*Task instructions:*
Where the records below show a line containing "risk to themselves, their co-workers and the", start copying; end with the line containing "must carefully consider the legitimate", and copy it too.

Page-level text extractions
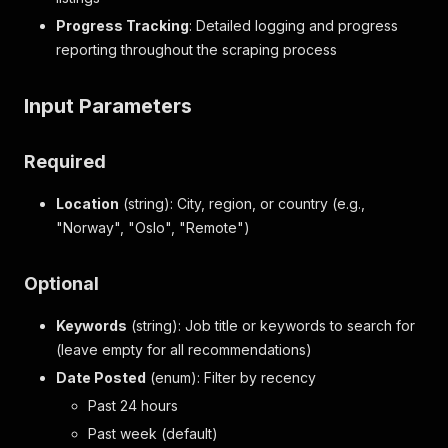
Progress Tracking
: Detailed logging and progress
reporting throughout the scraping process
Input Parameters
Required
Location
(string): City, region, or country (e.g.,
"Norway", "Oslo", "Remote")
Optional
Keywords
(string): Job title or keywords to search for
(leave empty for all recommendations)
Date Posted
(enum): Filter by recency
Past 24 hours
Past week (default)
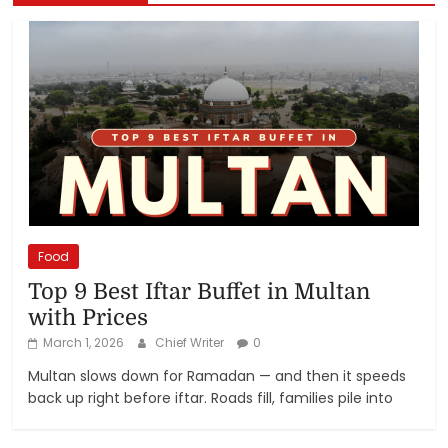
Food
Top 9 Best Iftar Buffet in Multan
with Prices
March 1, 2026
Chief Writer
0
Multan slows down for Ramadan — and then it speeds
back up right before iftar. Roads fill, families pile into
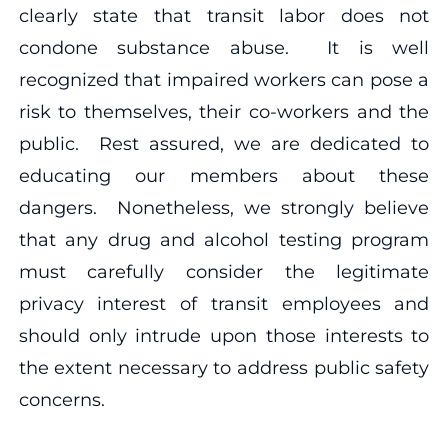
clearly state that transit labor does not
condone substance abuse. It is well
recognized that impaired workers can pose a
risk to themselves, their co-workers and the
public. Rest assured, we are dedicated to
educating our members about these
dangers. Nonetheless, we strongly believe
that any drug and alcohol testing program
must carefully consider the legitimate
privacy interest of transit employees and
should only intrude upon those interests to
the extent necessary to address public safety
concerns.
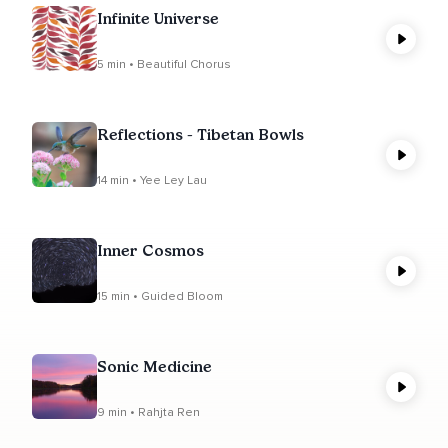
Infinite Universe
5 min • Beautiful Chorus
Reflections - Tibetan Bowls
14 min • Yee Ley Lau
Inner Cosmos
15 min • Guided Bloom
Sonic Medicine
9 min • Rahjta Ren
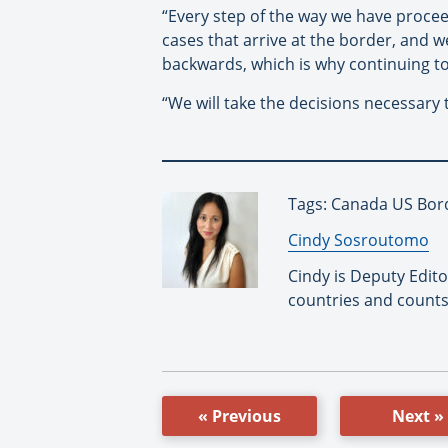
“Every step of the way we have procee
cases that arrive at the border, and
backwards, which is why continuing to 
“We will take the decisions necessary
Tags: Canada US Bord
By:
Cindy Sosroutomo
Cindy is Deputy Edit
countries and counts
« Previous
Next »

*Output for this exercise:*
risk to themselves, their co-workers and the
public. Rest assured, we are dedicated to
educating our members about these
dangers. Nonetheless, we strongly believe
that any drug and alcohol testing program
must carefully consider the legitimate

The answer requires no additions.